Saturday, January 04, 2014

Hoppin' John

My mom is from Texas so it's just become standard that on New Year's we have some kind of black eyed peas. These are not the most delicious of beans, but oh well. I remember one year my mom heated them up with some queso dip and we decided that was good enough. I am a scientific and factual person, but I am also a person with OCD, so I had to make some black eyed peas this year. I decided to go straight for the traditional meal - hoppin' john.


Usually hoppin' john is made with ham hock and collard greens and stuff, so I found a vegetarian version. It actually is a vegan version. I adapted it a little bit. It calls for things like Braggs (amino acids) and Bac-O's and I was not into that. You can substitute soy sauce for the Braggs so I did that instead. I used Emeril's Bayou Blast seasoning and that worked very well. I also added in some bacon to Brandon's, but he didn't eat it because he went to work and forgot to take it with him.

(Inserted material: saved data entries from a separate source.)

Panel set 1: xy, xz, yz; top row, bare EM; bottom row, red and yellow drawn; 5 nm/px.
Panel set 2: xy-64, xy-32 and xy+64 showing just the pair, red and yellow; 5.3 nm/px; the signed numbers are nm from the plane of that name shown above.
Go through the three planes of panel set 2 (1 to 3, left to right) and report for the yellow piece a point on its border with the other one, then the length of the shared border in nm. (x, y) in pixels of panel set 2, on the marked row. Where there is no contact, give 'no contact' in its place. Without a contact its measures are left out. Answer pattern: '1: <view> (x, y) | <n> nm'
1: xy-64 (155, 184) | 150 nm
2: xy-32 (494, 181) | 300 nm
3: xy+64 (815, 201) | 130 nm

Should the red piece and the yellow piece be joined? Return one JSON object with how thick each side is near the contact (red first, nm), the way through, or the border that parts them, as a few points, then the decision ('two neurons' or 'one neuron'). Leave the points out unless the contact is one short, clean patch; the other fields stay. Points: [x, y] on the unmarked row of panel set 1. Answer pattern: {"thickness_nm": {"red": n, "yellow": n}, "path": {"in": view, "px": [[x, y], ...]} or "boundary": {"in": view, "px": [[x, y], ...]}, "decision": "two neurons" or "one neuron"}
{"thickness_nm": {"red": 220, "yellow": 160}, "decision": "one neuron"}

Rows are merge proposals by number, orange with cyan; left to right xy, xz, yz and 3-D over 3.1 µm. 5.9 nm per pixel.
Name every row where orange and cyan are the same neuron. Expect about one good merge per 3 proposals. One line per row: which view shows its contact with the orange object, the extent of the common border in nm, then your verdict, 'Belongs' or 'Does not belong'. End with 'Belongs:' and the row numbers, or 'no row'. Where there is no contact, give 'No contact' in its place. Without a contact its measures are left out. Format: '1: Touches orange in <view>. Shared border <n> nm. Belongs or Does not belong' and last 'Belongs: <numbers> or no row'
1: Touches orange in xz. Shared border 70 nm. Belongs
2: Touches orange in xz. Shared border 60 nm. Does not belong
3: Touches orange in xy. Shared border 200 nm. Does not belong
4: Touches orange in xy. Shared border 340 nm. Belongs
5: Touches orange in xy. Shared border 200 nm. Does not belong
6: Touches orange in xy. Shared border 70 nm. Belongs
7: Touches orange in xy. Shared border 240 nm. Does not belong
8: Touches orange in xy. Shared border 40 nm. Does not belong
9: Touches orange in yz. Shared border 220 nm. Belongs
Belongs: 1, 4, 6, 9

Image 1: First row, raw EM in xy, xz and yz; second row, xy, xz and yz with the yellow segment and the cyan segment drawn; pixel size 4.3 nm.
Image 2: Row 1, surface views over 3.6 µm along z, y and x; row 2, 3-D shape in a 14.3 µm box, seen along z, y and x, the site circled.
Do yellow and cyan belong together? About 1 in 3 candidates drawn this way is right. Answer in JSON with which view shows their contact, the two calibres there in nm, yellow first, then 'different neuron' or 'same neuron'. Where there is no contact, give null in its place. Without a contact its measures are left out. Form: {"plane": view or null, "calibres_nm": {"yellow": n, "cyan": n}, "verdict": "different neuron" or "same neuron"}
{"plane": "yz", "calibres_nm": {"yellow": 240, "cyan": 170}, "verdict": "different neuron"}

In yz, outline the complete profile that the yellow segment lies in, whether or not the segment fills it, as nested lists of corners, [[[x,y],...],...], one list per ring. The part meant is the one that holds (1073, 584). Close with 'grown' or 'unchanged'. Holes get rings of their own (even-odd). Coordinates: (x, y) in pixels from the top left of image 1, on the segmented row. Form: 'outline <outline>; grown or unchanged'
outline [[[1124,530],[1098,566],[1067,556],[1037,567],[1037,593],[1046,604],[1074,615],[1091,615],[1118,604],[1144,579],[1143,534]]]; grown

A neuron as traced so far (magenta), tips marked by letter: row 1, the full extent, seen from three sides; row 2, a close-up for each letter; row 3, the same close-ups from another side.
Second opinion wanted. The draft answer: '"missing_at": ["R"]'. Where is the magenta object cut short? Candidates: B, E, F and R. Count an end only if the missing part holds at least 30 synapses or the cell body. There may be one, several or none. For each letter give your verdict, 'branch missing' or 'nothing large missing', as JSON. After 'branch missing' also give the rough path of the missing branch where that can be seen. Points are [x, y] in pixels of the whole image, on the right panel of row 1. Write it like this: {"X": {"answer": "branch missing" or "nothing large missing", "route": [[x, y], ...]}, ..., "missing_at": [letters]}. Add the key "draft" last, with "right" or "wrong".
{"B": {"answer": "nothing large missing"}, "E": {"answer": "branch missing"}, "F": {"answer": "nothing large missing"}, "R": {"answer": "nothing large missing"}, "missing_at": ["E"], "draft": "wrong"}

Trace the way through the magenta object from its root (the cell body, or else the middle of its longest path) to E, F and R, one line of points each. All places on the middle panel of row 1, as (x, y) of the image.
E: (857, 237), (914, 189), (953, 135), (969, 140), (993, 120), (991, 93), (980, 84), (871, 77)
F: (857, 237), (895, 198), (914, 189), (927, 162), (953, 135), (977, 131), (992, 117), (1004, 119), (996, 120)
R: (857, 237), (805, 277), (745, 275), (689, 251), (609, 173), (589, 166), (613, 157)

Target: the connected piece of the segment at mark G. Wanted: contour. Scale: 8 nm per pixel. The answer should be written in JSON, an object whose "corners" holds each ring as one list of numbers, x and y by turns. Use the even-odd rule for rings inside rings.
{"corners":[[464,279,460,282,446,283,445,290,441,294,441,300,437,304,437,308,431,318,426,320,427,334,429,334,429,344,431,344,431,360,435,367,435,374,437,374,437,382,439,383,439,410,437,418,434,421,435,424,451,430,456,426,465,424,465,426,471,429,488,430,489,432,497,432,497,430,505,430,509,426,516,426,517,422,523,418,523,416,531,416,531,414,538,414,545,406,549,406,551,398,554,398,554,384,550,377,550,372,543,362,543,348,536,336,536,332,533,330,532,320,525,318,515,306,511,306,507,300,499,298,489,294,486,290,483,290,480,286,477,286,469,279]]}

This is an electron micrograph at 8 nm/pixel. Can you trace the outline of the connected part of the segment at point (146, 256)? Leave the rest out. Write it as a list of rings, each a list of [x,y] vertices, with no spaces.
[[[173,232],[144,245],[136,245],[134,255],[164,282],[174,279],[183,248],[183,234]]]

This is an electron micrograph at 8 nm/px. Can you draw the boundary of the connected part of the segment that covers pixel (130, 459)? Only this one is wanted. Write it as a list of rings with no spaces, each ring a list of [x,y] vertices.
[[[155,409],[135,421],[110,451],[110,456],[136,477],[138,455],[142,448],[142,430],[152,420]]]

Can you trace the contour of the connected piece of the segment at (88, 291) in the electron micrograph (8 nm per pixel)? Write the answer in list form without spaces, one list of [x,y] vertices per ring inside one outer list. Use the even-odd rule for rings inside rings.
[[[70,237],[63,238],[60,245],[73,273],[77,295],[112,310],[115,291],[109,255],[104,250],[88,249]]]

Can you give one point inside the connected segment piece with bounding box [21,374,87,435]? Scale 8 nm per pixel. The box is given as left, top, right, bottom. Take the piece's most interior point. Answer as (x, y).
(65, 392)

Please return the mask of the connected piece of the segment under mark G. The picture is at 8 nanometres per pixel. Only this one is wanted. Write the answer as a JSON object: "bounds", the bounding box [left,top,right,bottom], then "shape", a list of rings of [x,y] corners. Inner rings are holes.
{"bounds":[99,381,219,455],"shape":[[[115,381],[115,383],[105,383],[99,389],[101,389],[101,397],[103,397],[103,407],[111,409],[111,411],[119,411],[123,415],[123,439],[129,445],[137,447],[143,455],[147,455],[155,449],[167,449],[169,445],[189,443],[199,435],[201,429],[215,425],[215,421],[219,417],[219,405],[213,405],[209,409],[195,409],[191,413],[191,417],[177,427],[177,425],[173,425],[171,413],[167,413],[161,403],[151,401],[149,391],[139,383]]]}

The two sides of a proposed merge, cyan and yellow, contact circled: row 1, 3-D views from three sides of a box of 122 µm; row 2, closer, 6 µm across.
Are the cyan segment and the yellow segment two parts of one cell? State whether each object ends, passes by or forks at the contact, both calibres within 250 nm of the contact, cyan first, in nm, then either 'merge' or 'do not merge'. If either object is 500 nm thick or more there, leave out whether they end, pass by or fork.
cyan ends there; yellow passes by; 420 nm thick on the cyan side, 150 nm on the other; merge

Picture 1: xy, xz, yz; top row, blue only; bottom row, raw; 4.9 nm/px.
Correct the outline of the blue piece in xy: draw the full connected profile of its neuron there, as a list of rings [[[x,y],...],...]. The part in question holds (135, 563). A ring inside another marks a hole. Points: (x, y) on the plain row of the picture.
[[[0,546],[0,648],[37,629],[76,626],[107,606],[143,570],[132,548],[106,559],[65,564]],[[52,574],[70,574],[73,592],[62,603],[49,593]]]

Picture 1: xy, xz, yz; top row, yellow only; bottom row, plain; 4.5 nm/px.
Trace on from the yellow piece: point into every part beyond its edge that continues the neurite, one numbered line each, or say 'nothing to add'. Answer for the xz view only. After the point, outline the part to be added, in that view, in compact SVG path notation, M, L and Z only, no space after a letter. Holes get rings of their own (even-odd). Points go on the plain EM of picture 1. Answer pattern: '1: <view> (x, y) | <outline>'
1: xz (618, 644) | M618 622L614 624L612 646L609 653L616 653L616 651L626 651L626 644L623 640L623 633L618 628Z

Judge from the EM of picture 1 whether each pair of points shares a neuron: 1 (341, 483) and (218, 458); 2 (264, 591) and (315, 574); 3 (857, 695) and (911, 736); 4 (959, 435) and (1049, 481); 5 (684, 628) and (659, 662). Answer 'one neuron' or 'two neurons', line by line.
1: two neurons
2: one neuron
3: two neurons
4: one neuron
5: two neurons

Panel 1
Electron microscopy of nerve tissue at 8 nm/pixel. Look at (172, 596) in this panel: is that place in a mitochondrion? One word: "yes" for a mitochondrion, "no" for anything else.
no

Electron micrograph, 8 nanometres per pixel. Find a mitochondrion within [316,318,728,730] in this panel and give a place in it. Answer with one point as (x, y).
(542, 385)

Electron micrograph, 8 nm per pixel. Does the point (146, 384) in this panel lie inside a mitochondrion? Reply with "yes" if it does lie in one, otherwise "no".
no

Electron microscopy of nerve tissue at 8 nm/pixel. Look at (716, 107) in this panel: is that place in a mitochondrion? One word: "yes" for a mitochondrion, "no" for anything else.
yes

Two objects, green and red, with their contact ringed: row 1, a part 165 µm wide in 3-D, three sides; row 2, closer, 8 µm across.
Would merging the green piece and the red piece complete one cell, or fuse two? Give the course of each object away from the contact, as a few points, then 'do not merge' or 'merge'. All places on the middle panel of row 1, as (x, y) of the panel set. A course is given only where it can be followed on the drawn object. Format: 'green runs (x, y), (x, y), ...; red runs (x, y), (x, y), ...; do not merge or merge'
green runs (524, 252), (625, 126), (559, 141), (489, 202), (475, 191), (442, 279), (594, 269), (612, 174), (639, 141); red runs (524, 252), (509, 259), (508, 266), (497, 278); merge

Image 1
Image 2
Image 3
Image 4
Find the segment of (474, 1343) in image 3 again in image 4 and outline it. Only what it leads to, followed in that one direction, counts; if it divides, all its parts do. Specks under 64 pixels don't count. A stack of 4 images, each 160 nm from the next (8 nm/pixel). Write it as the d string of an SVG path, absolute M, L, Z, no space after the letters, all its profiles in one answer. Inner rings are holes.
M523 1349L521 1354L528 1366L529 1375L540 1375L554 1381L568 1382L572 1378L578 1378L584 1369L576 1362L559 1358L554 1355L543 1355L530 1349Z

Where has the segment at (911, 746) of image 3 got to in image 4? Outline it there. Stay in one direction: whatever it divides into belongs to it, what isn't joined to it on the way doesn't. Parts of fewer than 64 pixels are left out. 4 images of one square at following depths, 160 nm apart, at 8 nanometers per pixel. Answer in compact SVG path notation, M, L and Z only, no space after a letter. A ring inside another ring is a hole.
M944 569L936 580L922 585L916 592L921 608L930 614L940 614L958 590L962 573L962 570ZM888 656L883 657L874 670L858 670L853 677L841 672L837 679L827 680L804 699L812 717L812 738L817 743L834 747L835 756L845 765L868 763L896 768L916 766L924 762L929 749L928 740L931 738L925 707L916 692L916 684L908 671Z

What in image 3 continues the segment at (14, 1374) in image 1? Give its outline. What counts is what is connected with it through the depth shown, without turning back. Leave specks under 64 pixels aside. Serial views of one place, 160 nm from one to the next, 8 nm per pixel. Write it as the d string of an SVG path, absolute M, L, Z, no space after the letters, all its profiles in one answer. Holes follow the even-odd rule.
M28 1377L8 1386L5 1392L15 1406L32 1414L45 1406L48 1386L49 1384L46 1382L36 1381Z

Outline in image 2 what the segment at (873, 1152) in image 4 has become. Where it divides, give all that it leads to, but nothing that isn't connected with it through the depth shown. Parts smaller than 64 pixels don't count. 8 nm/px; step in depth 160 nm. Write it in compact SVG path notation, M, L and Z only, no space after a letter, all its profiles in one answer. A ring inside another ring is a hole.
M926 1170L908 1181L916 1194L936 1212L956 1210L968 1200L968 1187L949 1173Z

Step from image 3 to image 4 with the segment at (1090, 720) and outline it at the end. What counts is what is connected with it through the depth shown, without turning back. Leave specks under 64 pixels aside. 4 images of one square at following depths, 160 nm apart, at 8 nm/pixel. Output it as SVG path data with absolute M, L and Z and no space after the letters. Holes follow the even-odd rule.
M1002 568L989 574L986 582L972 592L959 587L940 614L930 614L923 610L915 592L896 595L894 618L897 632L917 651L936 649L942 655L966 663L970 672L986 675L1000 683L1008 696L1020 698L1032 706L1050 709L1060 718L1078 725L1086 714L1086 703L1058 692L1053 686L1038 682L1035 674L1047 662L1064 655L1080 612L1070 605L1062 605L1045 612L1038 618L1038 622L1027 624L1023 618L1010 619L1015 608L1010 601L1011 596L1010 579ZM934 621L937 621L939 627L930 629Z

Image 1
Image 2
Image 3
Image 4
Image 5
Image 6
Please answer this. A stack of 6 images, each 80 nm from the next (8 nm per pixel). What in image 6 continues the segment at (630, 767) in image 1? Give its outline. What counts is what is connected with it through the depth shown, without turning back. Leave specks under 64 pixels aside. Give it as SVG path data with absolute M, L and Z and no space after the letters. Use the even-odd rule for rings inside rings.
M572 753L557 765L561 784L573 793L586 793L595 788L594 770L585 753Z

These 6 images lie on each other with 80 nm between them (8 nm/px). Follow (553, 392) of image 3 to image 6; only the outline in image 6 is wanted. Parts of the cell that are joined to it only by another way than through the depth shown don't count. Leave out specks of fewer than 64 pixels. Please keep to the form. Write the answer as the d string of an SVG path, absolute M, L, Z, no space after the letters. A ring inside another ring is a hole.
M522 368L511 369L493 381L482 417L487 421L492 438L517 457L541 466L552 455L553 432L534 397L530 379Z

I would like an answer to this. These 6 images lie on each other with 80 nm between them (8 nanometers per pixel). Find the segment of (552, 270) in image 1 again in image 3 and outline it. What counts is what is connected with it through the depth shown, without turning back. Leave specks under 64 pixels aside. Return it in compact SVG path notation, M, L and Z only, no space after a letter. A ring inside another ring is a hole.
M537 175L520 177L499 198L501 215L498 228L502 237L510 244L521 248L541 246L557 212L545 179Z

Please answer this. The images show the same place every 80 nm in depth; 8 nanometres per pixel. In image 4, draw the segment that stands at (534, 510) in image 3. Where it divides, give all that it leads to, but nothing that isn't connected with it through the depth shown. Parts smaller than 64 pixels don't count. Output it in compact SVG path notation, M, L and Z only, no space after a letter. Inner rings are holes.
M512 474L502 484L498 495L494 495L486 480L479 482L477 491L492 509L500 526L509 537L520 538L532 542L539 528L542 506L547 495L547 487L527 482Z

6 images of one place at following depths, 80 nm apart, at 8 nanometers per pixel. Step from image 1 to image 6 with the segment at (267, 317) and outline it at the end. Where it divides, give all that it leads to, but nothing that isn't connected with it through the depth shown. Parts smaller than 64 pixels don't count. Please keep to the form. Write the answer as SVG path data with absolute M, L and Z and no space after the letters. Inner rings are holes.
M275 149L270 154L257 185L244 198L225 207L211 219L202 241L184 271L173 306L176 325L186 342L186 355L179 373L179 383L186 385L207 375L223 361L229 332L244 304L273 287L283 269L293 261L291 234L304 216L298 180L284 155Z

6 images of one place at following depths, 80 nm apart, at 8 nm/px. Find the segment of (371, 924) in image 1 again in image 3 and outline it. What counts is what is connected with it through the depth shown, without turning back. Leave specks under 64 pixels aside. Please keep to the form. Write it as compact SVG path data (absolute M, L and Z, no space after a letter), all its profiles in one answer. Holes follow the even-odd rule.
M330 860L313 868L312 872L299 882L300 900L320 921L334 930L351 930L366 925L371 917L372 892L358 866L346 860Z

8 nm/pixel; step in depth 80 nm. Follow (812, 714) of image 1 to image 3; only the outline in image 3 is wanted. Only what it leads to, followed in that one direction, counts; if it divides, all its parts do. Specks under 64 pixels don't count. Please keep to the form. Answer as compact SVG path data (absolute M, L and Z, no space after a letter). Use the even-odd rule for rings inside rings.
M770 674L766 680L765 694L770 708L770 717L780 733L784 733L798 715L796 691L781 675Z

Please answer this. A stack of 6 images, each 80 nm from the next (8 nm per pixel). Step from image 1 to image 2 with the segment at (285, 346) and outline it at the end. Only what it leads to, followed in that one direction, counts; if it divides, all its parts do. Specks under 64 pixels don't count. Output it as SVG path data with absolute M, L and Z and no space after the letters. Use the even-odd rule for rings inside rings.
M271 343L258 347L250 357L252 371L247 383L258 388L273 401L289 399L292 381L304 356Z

He may have bad luck this year.


Hoppin' John
Adapted from Meet the Shannons

1 cup long-grain brown rice, cooked (I used microwave)
1-2 tablespoons olive oil
Dash of liquid smoke
1/2 green bell pepper, diced (I used my frozen bell peppers from the summer)
1/4 red onion, diced
1 can black-eyed peas, drained and rinsed
2 tablespoons Creole seasoning
1/2 teaspoon onion powder
2 Tablespoons soy sauce
3/4 cup greens (collard, mustard, spinach - I used some of my frozen kale)
Bacon and/or hot sauce to top (green onions are also good)

In a cast-iron skillet, heat olive oil and liquid smoke on medium heat. Add the peppers, onion, and black eyed peas, and mix. Stir in creole seasoning, onion powder, and greens. When the onion and peppers are tender, add the rice and soy sauce. Let heat for about 5 minutes.